> _RAW DATA_

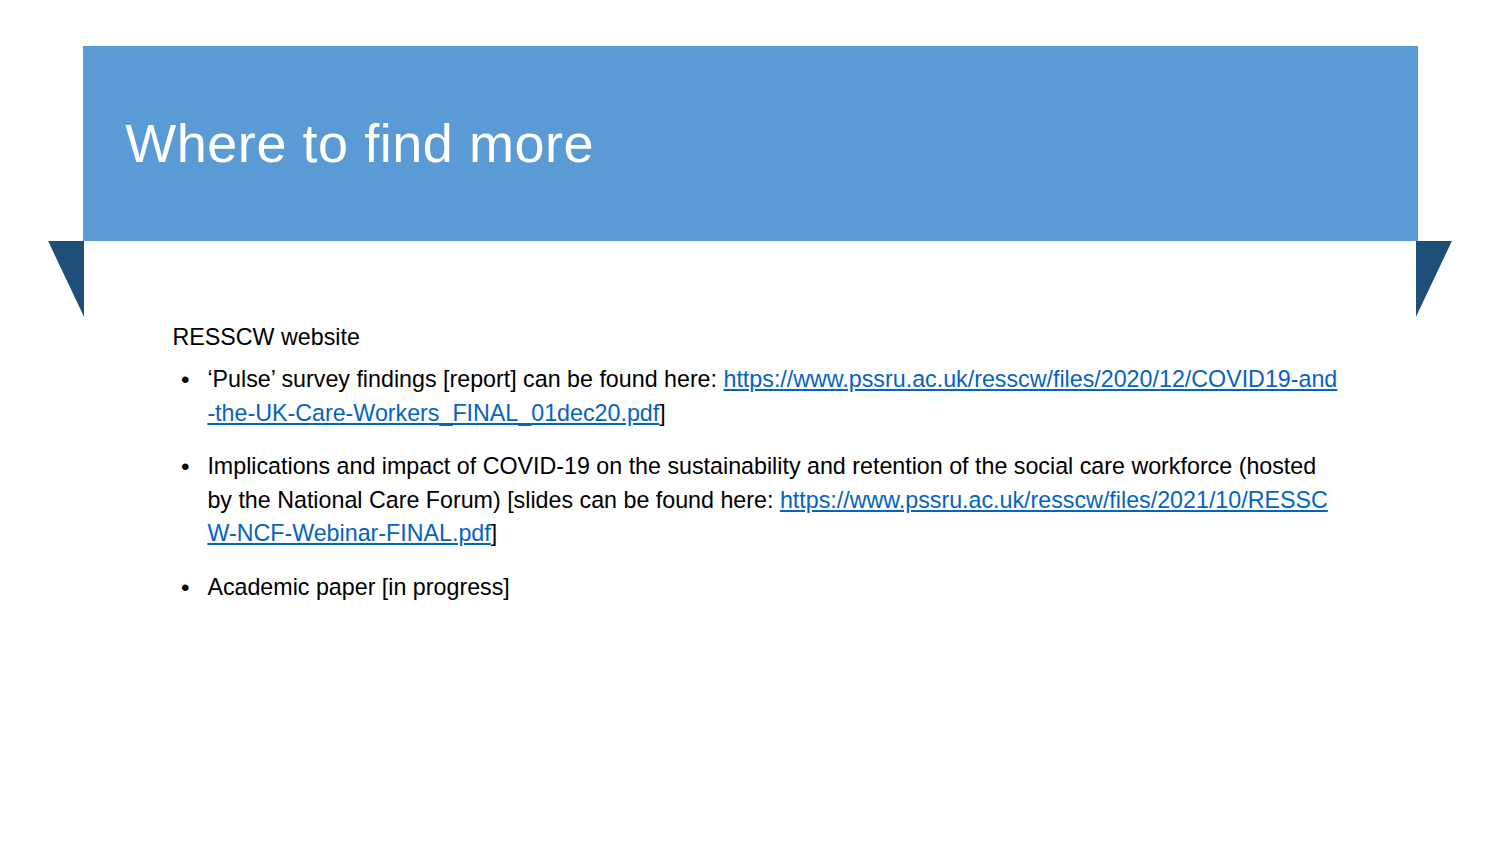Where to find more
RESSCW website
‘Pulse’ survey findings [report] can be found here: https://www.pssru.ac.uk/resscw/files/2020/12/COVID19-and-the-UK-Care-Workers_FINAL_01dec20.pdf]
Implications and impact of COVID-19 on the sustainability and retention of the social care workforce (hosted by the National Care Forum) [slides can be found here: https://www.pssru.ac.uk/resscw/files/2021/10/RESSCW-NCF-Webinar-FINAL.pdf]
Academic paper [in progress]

* * *

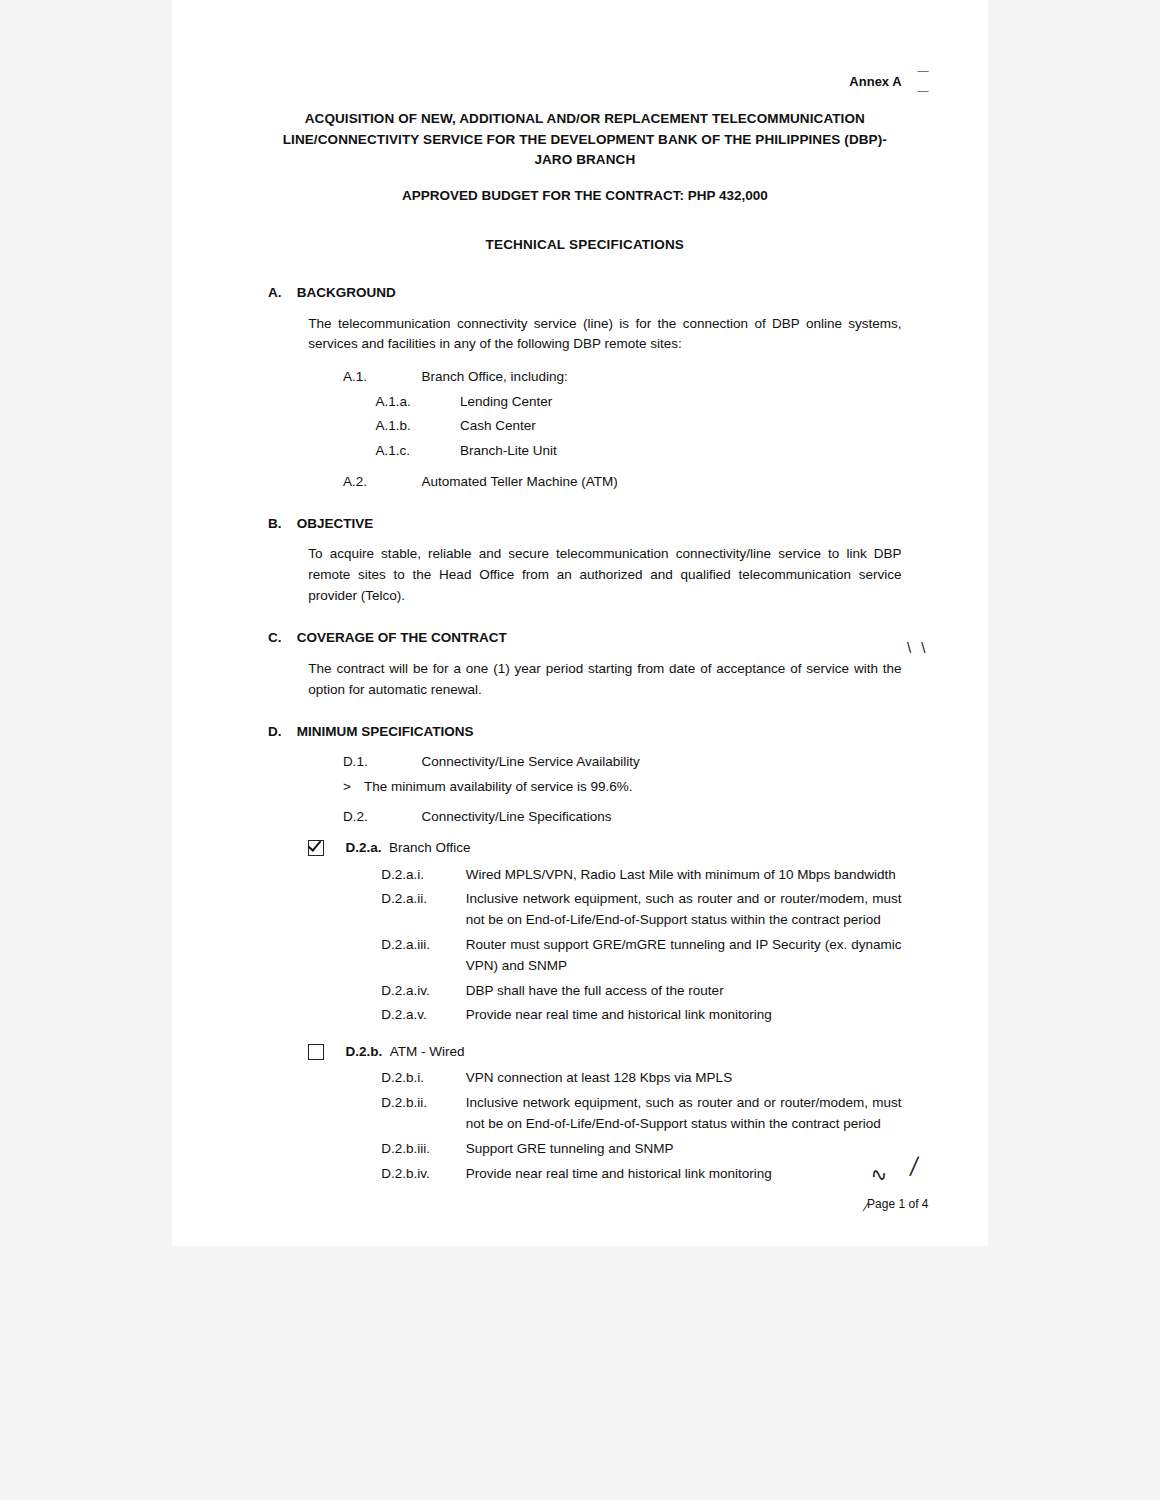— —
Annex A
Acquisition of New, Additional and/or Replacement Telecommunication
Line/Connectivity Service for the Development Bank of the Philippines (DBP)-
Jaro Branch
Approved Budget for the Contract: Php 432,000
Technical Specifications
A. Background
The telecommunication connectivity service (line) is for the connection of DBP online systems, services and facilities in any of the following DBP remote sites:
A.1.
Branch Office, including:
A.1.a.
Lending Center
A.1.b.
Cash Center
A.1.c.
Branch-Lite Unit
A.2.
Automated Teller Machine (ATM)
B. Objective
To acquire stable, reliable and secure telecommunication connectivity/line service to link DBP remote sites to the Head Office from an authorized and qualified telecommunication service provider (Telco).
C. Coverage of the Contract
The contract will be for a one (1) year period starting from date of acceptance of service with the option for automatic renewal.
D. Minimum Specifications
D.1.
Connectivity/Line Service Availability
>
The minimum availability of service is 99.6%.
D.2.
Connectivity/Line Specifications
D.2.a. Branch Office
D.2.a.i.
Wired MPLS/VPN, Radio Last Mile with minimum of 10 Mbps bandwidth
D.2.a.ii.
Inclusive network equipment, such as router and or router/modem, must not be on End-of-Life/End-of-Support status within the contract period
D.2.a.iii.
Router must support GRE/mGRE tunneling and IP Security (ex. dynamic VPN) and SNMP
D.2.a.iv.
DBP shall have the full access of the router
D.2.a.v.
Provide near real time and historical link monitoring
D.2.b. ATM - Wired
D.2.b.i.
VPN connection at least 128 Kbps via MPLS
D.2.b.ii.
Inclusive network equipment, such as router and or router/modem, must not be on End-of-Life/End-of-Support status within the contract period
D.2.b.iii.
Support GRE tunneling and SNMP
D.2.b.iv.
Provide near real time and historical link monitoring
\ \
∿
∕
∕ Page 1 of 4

> _DIRECTIONS FOR THIS TASK_
Output exactly the lines of the material above from the one containing "B. Objective" up to and including the one containing "C. Coverage of the Contract".

> _SOLVED EXERCISE_
B. Objective
To acquire stable, reliable and secure telecommunication connectivity/line service to link DBP remote sites to the Head Office from an authorized and qualified telecommunication service provider (Telco).
C. Coverage of the Contract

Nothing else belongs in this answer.